[INPUT FOR THIS TASK — start]
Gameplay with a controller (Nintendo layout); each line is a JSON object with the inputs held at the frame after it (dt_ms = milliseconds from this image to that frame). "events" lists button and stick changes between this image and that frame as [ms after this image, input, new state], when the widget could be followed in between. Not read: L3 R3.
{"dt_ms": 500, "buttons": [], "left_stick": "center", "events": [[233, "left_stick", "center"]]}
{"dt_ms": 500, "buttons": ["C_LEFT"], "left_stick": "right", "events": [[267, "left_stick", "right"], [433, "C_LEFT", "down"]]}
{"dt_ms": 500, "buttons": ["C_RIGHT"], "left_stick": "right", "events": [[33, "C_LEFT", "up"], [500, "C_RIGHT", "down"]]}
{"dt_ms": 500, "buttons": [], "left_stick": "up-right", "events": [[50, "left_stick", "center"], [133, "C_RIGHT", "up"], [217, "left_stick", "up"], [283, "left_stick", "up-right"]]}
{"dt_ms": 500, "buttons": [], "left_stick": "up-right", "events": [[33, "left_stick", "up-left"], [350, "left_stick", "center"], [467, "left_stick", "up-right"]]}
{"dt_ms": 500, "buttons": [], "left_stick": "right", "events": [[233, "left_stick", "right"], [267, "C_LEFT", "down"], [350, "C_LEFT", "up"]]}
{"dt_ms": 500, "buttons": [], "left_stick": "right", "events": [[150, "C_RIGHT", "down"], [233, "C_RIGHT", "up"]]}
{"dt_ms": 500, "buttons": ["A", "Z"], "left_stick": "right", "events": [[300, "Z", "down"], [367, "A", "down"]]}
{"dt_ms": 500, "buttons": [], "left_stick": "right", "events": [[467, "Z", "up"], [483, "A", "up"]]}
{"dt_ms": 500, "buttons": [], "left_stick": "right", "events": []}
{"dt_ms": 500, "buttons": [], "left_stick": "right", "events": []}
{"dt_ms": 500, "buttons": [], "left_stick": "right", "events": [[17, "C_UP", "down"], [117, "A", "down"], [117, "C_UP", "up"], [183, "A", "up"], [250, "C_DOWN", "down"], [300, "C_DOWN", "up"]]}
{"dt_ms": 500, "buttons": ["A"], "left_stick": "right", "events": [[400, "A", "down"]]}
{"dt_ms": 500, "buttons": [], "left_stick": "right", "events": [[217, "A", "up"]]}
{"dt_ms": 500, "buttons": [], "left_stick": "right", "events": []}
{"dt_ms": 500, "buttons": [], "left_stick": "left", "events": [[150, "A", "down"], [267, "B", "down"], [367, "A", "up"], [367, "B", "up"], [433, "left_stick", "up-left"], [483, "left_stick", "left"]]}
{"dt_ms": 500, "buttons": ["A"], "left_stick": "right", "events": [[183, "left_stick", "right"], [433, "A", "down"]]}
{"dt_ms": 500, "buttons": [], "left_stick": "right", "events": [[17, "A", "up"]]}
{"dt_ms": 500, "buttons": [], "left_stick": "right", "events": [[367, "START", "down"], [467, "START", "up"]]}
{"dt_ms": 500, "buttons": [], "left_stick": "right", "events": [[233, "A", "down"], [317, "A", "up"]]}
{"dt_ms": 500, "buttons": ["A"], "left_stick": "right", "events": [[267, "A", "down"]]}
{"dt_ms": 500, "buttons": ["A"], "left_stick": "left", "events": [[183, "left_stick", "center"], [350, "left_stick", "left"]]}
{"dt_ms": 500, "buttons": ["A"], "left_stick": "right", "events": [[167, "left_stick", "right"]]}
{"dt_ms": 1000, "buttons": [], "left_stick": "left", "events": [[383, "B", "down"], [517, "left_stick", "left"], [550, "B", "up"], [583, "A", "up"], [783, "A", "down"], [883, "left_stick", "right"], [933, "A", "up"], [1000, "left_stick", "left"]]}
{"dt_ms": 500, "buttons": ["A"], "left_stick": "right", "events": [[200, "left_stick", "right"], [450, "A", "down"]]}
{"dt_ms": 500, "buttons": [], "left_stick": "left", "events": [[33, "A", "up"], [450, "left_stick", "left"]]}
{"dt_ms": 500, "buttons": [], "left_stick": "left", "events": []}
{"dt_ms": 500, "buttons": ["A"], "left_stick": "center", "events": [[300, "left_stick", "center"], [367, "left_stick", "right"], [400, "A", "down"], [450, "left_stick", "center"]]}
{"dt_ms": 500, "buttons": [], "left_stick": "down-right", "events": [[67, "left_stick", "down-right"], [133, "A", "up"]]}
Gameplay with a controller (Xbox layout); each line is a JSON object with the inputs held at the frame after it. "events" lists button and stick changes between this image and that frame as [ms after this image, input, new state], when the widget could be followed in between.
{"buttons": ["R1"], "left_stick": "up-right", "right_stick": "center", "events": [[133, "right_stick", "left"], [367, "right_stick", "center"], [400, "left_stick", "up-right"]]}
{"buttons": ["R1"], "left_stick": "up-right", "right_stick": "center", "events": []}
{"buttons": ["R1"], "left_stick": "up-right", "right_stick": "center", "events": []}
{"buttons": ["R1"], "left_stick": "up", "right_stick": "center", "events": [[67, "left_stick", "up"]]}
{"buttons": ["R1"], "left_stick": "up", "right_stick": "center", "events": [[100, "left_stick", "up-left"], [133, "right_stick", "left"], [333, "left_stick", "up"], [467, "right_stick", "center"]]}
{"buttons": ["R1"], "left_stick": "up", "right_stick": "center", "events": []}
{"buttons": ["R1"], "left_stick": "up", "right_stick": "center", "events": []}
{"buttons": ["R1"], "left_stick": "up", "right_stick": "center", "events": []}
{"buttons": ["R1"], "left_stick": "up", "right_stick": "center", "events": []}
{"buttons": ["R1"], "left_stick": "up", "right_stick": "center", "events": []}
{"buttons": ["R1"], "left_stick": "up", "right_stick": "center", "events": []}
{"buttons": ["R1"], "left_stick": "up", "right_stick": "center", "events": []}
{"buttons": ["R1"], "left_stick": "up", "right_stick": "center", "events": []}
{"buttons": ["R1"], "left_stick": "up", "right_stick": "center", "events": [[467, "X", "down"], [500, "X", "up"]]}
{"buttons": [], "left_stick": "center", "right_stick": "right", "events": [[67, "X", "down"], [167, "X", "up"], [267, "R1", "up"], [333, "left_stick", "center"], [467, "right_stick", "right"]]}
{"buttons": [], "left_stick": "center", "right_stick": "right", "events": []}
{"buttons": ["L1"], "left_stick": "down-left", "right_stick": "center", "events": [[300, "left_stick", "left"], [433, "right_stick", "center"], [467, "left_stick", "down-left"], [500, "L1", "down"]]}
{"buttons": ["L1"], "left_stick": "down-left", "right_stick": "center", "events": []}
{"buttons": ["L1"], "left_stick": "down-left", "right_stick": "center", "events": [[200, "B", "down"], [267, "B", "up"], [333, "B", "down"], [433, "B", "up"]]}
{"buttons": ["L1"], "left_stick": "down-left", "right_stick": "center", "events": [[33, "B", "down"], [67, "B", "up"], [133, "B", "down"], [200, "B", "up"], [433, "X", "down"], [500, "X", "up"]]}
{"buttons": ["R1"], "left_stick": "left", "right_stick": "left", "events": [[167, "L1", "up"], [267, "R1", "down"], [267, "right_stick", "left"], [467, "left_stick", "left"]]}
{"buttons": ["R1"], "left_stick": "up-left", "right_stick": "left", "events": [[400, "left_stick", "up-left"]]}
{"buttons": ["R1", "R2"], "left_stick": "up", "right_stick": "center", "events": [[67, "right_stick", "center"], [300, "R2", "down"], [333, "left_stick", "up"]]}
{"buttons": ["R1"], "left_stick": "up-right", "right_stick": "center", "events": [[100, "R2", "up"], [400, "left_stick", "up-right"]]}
[INPUT FOR THIS TASK — finish]
PROMPT: Write out the whole listing once more, exactly as it reads.

RESPONSE:
Gameplay with a controller (Nintendo layout); each line is a JSON object with the inputs held at the frame after it (dt_ms = milliseconds from this image to that frame). "events" lists button and stick changes between this image and that frame as [ms after this image, input, new state], when the widget could be followed in between. Not read: L3 R3.
{"dt_ms": 500, "buttons": [], "left_stick": "center", "events": [[233, "left_stick", "center"]]}
{"dt_ms": 500, "buttons": ["C_LEFT"], "left_stick": "right", "events": [[267, "left_stick", "right"], [433, "C_LEFT", "down"]]}
{"dt_ms": 500, "buttons": ["C_RIGHT"], "left_stick": "right", "events": [[33, "C_LEFT", "up"], [500, "C_RIGHT", "down"]]}
{"dt_ms": 500, "buttons": [], "left_stick": "up-right", "events": [[50, "left_stick", "center"], [133, "C_RIGHT", "up"], [217, "left_stick", "up"], [283, "left_stick", "up-right"]]}
{"dt_ms": 500, "buttons": [], "left_stick": "up-right", "events": [[33, "left_stick", "up-left"], [350, "left_stick", "center"], [467, "left_stick", "up-right"]]}
{"dt_ms": 500, "buttons": [], "left_stick": "right", "events": [[233, "left_stick", "right"], [267, "C_LEFT", "down"], [350, "C_LEFT", "up"]]}
{"dt_ms": 500, "buttons": [], "left_stick": "right", "events": [[150, "C_RIGHT", "down"], [233, "C_RIGHT", "up"]]}
{"dt_ms": 500, "buttons": ["A", "Z"], "left_stick": "right", "events": [[300, "Z", "down"], [367, "A", "down"]]}
{"dt_ms": 500, "buttons": [], "left_stick": "right", "events": [[467, "Z", "up"], [483, "A", "up"]]}
{"dt_ms": 500, "buttons": [], "left_stick": "right", "events": []}
{"dt_ms": 500, "buttons": [], "left_stick": "right", "events": []}
{"dt_ms": 500, "buttons": [], "left_stick": "right", "events": [[17, "C_UP", "down"], [117, "A", "down"], [117, "C_UP", "up"], [183, "A", "up"], [250, "C_DOWN", "down"], [300, "C_DOWN", "up"]]}
{"dt_ms": 500, "buttons": ["A"], "left_stick": "right", "events": [[400, "A", "down"]]}
{"dt_ms": 500, "buttons": [], "left_stick": "right", "events": [[217, "A", "up"]]}
{"dt_ms": 500, "buttons": [], "left_stick": "right", "events": []}
{"dt_ms": 500, "buttons": [], "left_stick": "left", "events": [[150, "A", "down"], [267, "B", "down"], [367, "A", "up"], [367, "B", "up"], [433, "left_stick", "up-left"], [483, "left_stick", "left"]]}
{"dt_ms": 500, "buttons": ["A"], "left_stick": "right", "events": [[183, "left_stick", "right"], [433, "A", "down"]]}
{"dt_ms": 500, "buttons": [], "left_stick": "right", "events": [[17, "A", "up"]]}
{"dt_ms": 500, "buttons": [], "left_stick": "right", "events": [[367, "START", "down"], [467, "START", "up"]]}
{"dt_ms": 500, "buttons": [], "left_stick": "right", "events": [[233, "A", "down"], [317, "A", "up"]]}
{"dt_ms": 500, "buttons": ["A"], "left_stick": "right", "events": [[267, "A", "down"]]}
{"dt_ms": 500, "buttons": ["A"], "left_stick": "left", "events": [[183, "left_stick", "center"], [350, "left_stick", "left"]]}
{"dt_ms": 500, "buttons": ["A"], "left_stick": "right", "events": [[167, "left_stick", "right"]]}
{"dt_ms": 1000, "buttons": [], "left_stick": "left", "events": [[383, "B", "down"], [517, "left_stick", "left"], [550, "B", "up"], [583, "A", "up"], [783, "A", "down"], [883, "left_stick", "right"], [933, "A", "up"], [1000, "left_stick", "left"]]}
{"dt_ms": 500, "buttons": ["A"], "left_stick": "right", "events": [[200, "left_stick", "right"], [450, "A", "down"]]}
{"dt_ms": 500, "buttons": [], "left_stick": "left", "events": [[33, "A", "up"], [450, "left_stick", "left"]]}
{"dt_ms": 500, "buttons": [], "left_stick": "left", "events": []}
{"dt_ms": 500, "buttons": ["A"], "left_stick": "center", "events": [[300, "left_stick", "center"], [367, "left_stick", "right"], [400, "A", "down"], [450, "left_stick", "center"]]}
{"dt_ms": 500, "buttons": [], "left_stick": "down-right", "events": [[67, "left_stick", "down-right"], [133, "A", "up"]]}
Gameplay with a controller (Xbox layout); each line is a JSON object with the inputs held at the frame after it. "events" lists button and stick changes between this image and that frame as [ms after this image, input, new state], when the widget could be followed in between.
{"buttons": ["R1"], "left_stick": "up-right", "right_stick": "center", "events": [[133, "right_stick", "left"], [367, "right_stick", "center"], [400, "left_stick", "up-right"]]}
{"buttons": ["R1"], "left_stick": "up-right", "right_stick": "center", "events": []}
{"buttons": ["R1"], "left_stick": "up-right", "right_stick": "center", "events": []}
{"buttons": ["R1"], "left_stick": "up", "right_stick": "center", "events": [[67, "left_stick", "up"]]}
{"buttons": ["R1"], "left_stick": "up", "right_stick": "center", "events": [[100, "left_stick", "up-left"], [133, "right_stick", "left"], [333, "left_stick", "up"], [467, "right_stick", "center"]]}
{"buttons": ["R1"], "left_stick": "up", "right_stick": "center", "events": []}
{"buttons": ["R1"], "left_stick": "up", "right_stick": "center", "events": []}
{"buttons": ["R1"], "left_stick": "up", "right_stick": "center", "events": []}
{"buttons": ["R1"], "left_stick": "up", "right_stick": "center", "events": []}
{"buttons": ["R1"], "left_stick": "up", "right_stick": "center", "events": []}
{"buttons": ["R1"], "left_stick": "up", "right_stick": "center", "events": []}
{"buttons": ["R1"], "left_stick": "up", "right_stick": "center", "events": []}
{"buttons": ["R1"], "left_stick": "up", "right_stick": "center", "events": []}
{"buttons": ["R1"], "left_stick": "up", "right_stick": "center", "events": [[467, "X", "down"], [500, "X", "up"]]}
{"buttons": [], "left_stick": "center", "right_stick": "right", "events": [[67, "X", "down"], [167, "X", "up"], [267, "R1", "up"], [333, "left_stick", "center"], [467, "right_stick", "right"]]}
{"buttons": [], "left_stick": "center", "right_stick": "right", "events": []}
{"buttons": ["L1"], "left_stick": "down-left", "right_stick": "center", "events": [[300, "left_stick", "left"], [433, "right_stick", "center"], [467, "left_stick", "down-left"], [500, "L1", "down"]]}
{"buttons": ["L1"], "left_stick": "down-left", "right_stick": "center", "events": []}
{"buttons": ["L1"], "left_stick": "down-left", "right_stick": "center", "events": [[200, "B", "down"], [267, "B", "up"], [333, "B", "down"], [433, "B", "up"]]}
{"buttons": ["L1"], "left_stick": "down-left", "right_stick": "center", "events": [[33, "B", "down"], [67, "B", "up"], [133, "B", "down"], [200, "B", "up"], [433, "X", "down"], [500, "X", "up"]]}
{"buttons": ["R1"], "left_stick": "left", "right_stick": "left", "events": [[167, "L1", "up"], [267, "R1", "down"], [267, "right_stick", "left"], [467, "left_stick", "left"]]}
{"buttons": ["R1"], "left_stick": "up-left", "right_stick": "left", "events": [[400, "left_stick", "up-left"]]}
{"buttons": ["R1", "R2"], "left_stick": "up", "right_stick": "center", "events": [[67, "right_stick", "center"], [300, "R2", "down"], [333, "left_stick", "up"]]}
{"buttons": ["R1"], "left_stick": "up-right", "right_stick": "center", "events": [[100, "R2", "up"], [400, "left_stick", "up-right"]]}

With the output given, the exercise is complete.